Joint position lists

####################

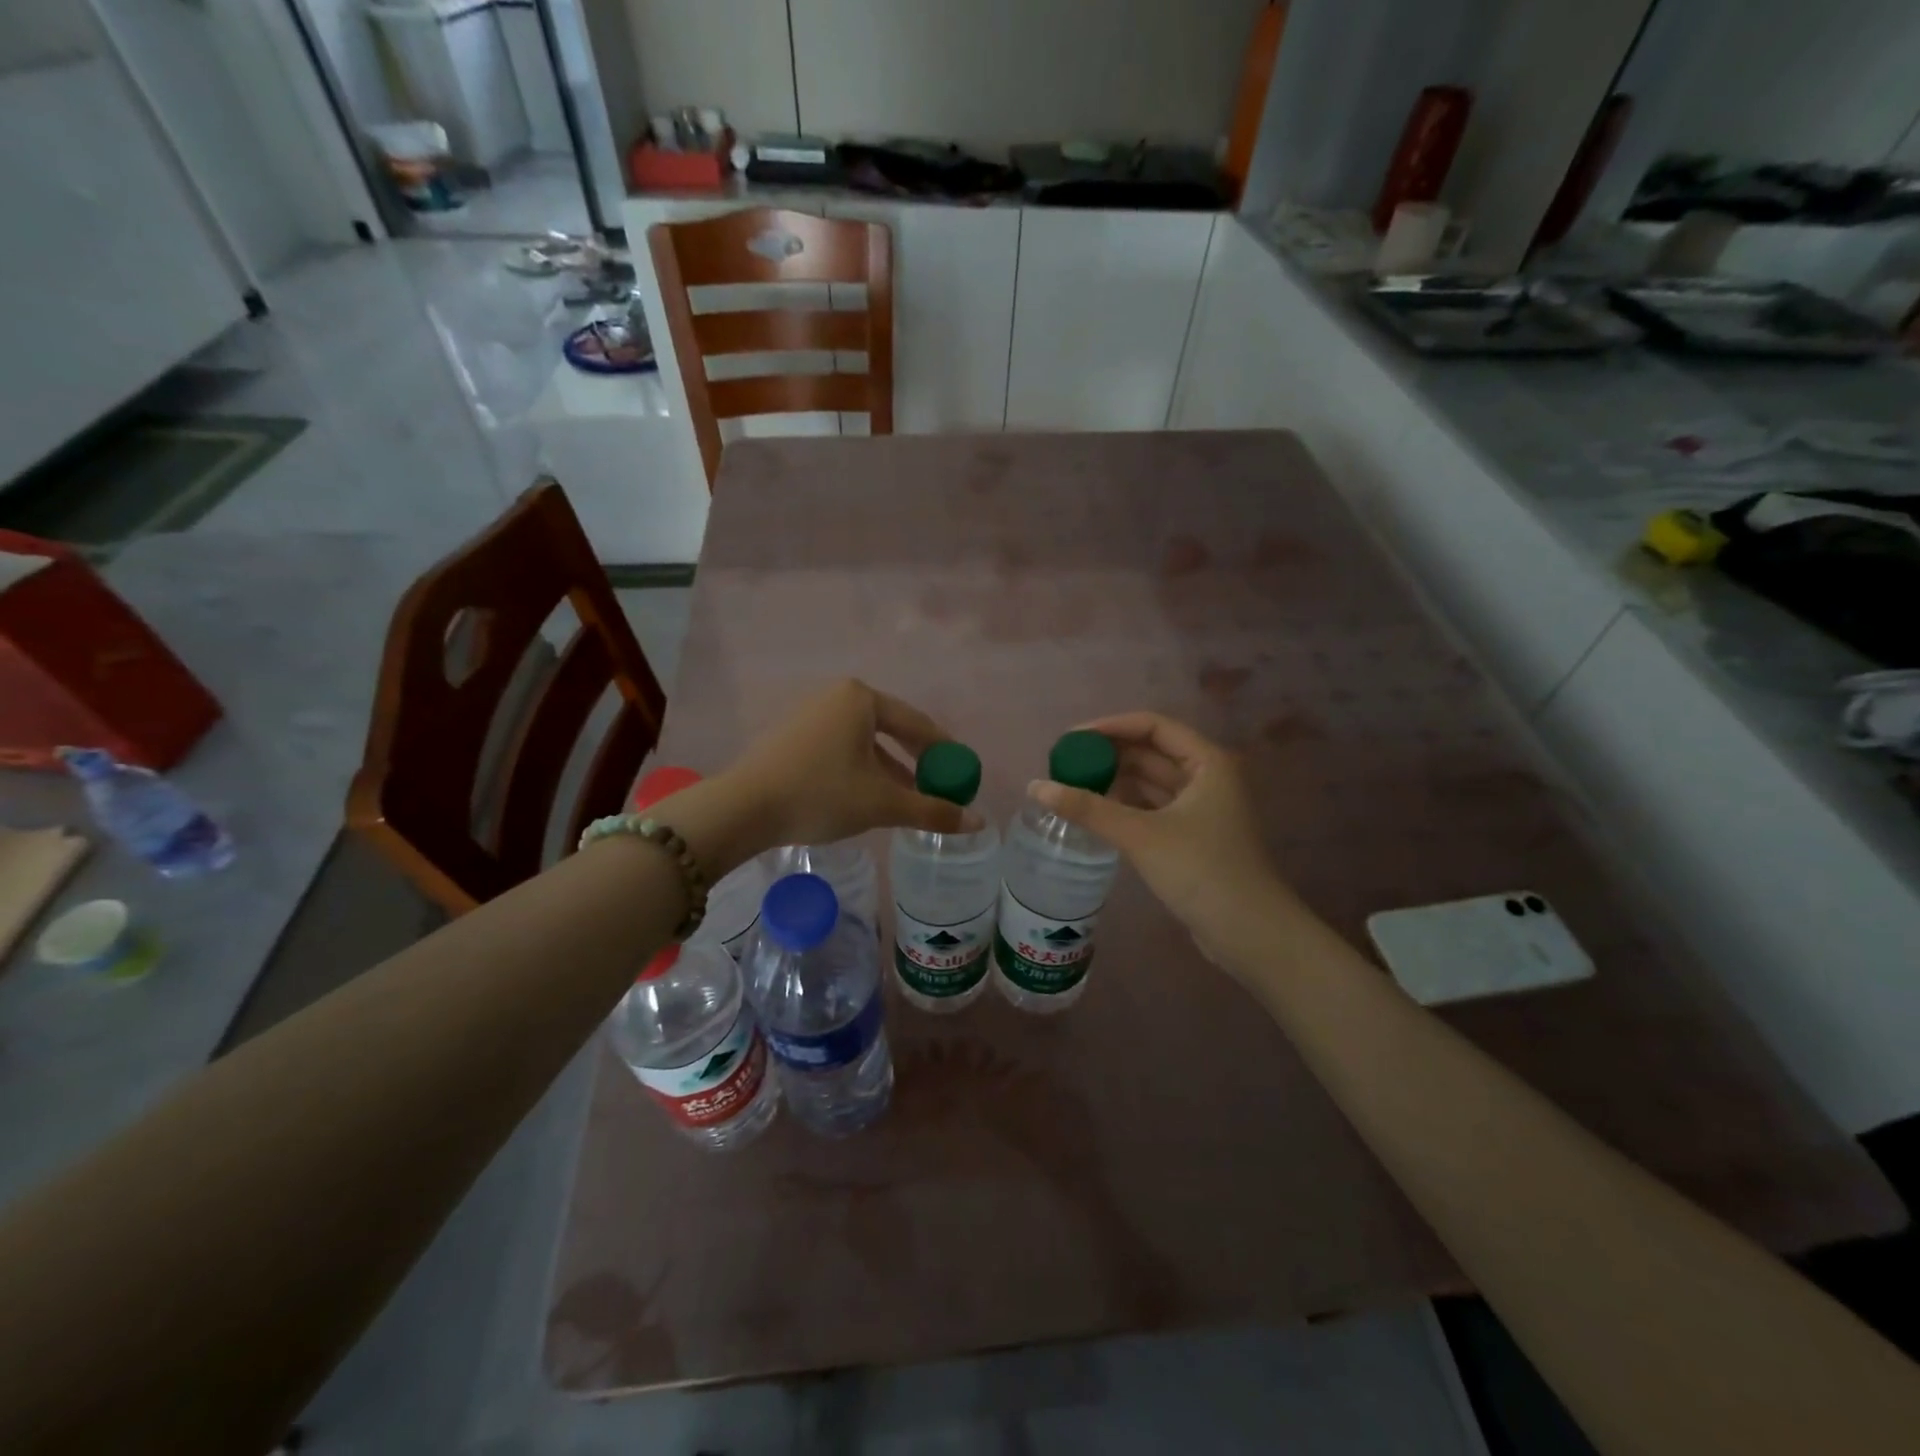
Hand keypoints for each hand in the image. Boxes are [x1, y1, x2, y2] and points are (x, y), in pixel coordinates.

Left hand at [718, 679, 976, 855]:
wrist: (743, 808)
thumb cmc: (821, 794)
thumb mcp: (882, 804)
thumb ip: (932, 810)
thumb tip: (979, 821)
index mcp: (861, 699)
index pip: (917, 724)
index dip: (944, 752)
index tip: (962, 775)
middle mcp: (836, 697)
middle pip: (890, 731)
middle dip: (915, 763)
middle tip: (937, 788)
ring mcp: (809, 714)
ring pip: (864, 743)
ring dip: (888, 771)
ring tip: (907, 800)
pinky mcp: (790, 736)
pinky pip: (840, 749)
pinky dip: (860, 770)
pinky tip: (865, 797)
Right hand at [1030, 713, 1287, 964]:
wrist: (1250, 934)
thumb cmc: (1202, 871)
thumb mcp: (1140, 835)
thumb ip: (1087, 808)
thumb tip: (1035, 786)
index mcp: (1207, 762)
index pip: (1153, 726)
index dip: (1110, 727)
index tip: (1071, 739)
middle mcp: (1207, 777)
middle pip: (1150, 752)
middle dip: (1108, 756)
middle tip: (1064, 764)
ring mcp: (1201, 808)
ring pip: (1150, 782)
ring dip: (1114, 782)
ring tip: (1071, 786)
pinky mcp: (1192, 836)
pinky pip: (1151, 809)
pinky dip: (1124, 807)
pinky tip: (1094, 813)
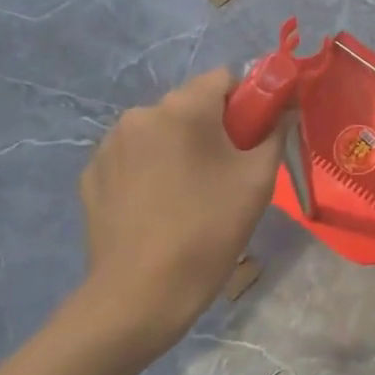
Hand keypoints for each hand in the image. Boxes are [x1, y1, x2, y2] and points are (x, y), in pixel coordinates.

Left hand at [75, 68, 285, 352]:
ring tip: (189, 193)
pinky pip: (133, 157)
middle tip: (227, 171)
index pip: (224, 78)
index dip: (246, 101)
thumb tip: (284, 112)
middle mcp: (141, 114)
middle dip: (212, 126)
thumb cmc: (208, 230)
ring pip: (160, 130)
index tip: (254, 137)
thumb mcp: (257, 180)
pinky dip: (149, 169)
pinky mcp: (91, 176)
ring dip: (178, 146)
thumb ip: (275, 133)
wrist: (139, 296)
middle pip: (190, 104)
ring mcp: (109, 145)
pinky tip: (157, 207)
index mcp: (183, 108)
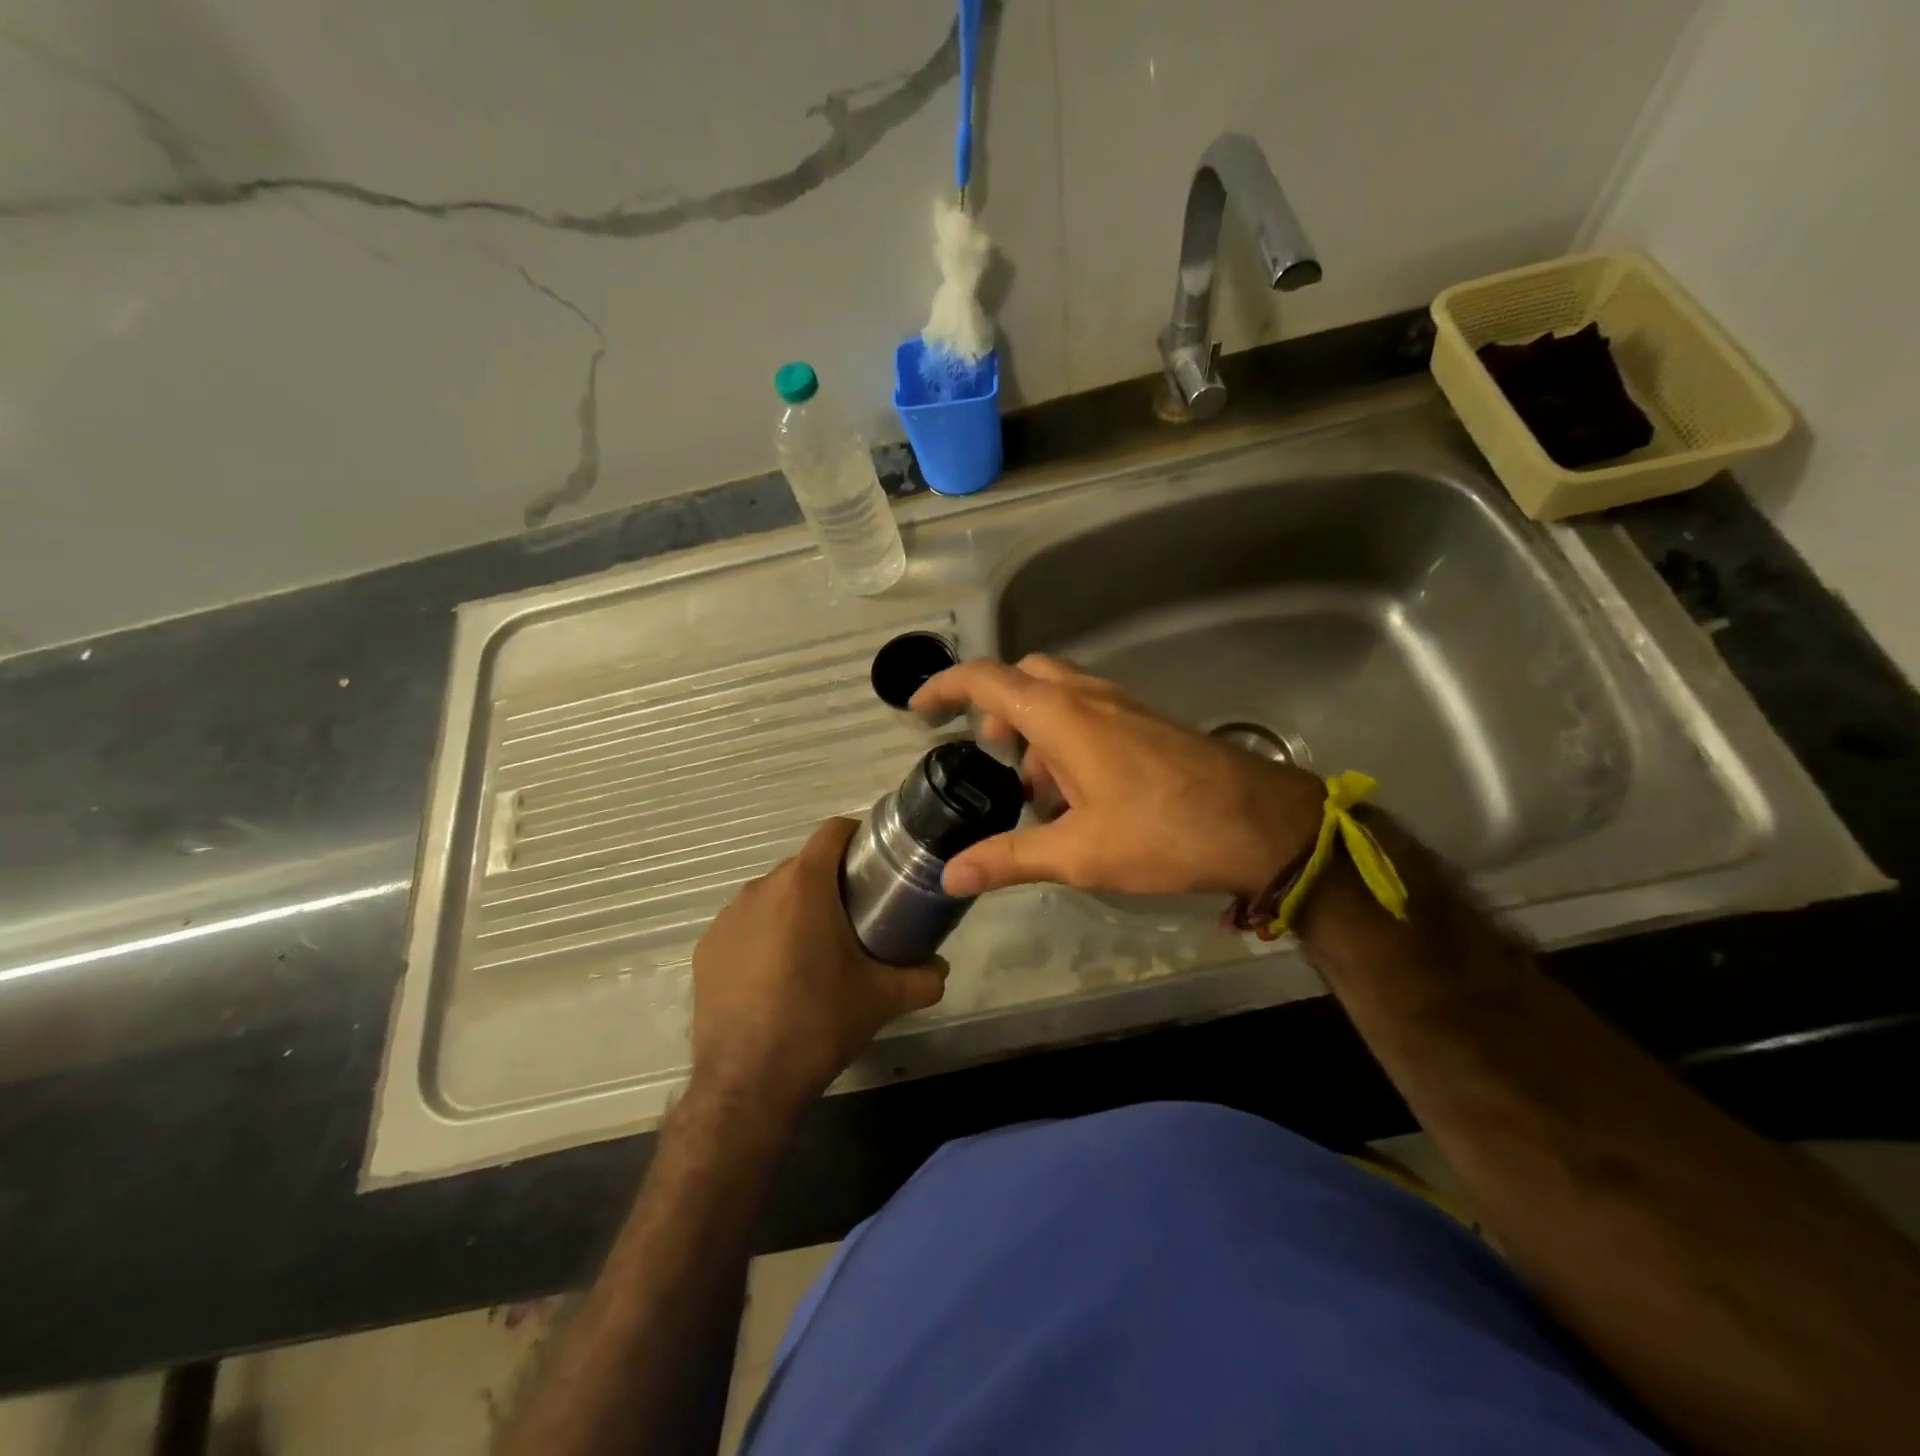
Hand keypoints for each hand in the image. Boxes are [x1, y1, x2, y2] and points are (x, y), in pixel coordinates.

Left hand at [690, 818, 946, 1114]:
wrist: (749, 1083)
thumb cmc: (820, 1023)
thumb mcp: (885, 998)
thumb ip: (924, 977)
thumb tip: (940, 969)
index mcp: (805, 885)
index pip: (834, 831)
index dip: (858, 837)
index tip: (875, 863)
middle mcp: (761, 888)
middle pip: (804, 865)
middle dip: (830, 882)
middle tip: (855, 917)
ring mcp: (727, 918)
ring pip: (772, 895)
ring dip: (795, 909)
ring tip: (814, 951)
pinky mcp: (706, 949)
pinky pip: (744, 926)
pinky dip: (763, 937)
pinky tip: (775, 977)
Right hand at [909, 655, 1325, 900]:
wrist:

####################

## WORK ITEM
All lines above must be repeated exactly, and the pictures must be omitted.

## RESULT BELOW
Hand keypoints for each hand in the image. Boxes are [x1, y1, x2, y2] and points are (x, y), in pixel coordinates.

Left hand at [718, 679, 976, 855]:
wrist: (743, 808)
thumb cmc: (821, 794)
thumb mcp: (882, 804)
thumb ip: (932, 810)
thumb tip: (979, 821)
index mcp: (861, 699)
index pip: (917, 724)
index dip: (944, 752)
index tip: (962, 775)
middle mcp: (836, 697)
middle pip: (890, 731)
middle dip: (915, 763)
middle tip: (937, 788)
ring mcp: (809, 714)
ring pip: (864, 743)
ring dip: (888, 771)
ring tip: (907, 800)
pinky mcp: (790, 736)
pinky pip: (840, 749)
pinky dip: (860, 770)
pinky tip: (865, 797)
Right hand at [1030, 713, 1287, 964]:
wrist: (1250, 934)
thumb cmc: (1202, 871)
thumb mcp: (1140, 835)
thumb ip: (1087, 808)
thumb tip: (1035, 786)
index mcp: (1207, 762)
index pip: (1153, 726)
index dip: (1110, 727)
index tip: (1071, 739)
middle mcp: (1207, 777)
middle pip: (1150, 752)
middle dip: (1108, 756)
middle tip: (1064, 764)
ring mcp: (1201, 808)
ring pip: (1150, 782)
ring dip: (1114, 782)
ring tip: (1071, 786)
pinky mcp: (1192, 836)
pinky pip: (1151, 809)
pinky dip: (1124, 807)
pinky tip: (1094, 813)
Hand keypoints for each hand in the image. Boxes are [x1, y1, x2, y2] and points are (x, y), in pixel coordinates.

Left hand at [75, 68, 285, 352]:
ring tip: (189, 193)
pinky pip: (133, 157)
middle tip: (227, 171)
index pip: (224, 78)
index dip: (246, 101)
thumb tip: (284, 112)
middle mcp: (141, 114)
middle dip: (212, 126)
thumb cmc: (208, 230)
ring pip: (160, 130)
index tip: (254, 137)
thumb mcp: (257, 180)
pinky dip: (149, 169)
pinky mcp: (91, 176)
ring dip: (178, 146)
thumb ip: (275, 133)
wrist: (139, 296)
middle pip: (190, 104)
ring mcp: (109, 145)
pinky tip: (157, 207)
index mcp: (183, 108)
Hand keypoints for each hand in the image. Boxes are [x1, y1, x2, y2] and points are (x, y), in pixel coordinates.

Left hand at [690, 818, 946, 1114]:
wrist: (749, 1083)
thumb cmc: (820, 1023)
thumb mcp: (885, 998)
thumb ip: (924, 977)
thumb tip: (940, 969)
index mcp: (805, 885)
index pip: (834, 831)
index dip: (858, 837)
index tip: (875, 863)
middle mcp: (761, 888)
middle pip: (804, 865)
middle dip: (830, 882)
middle tip: (855, 917)
ring mcp: (727, 918)
ring pip: (772, 895)
ring dip: (795, 909)
ring tip: (814, 951)
pinky mcp: (706, 949)
pinky pip: (744, 926)
pinky dip: (763, 937)
pinky tip: (775, 977)
Right hand at [909, 655, 1325, 900]:
wrist:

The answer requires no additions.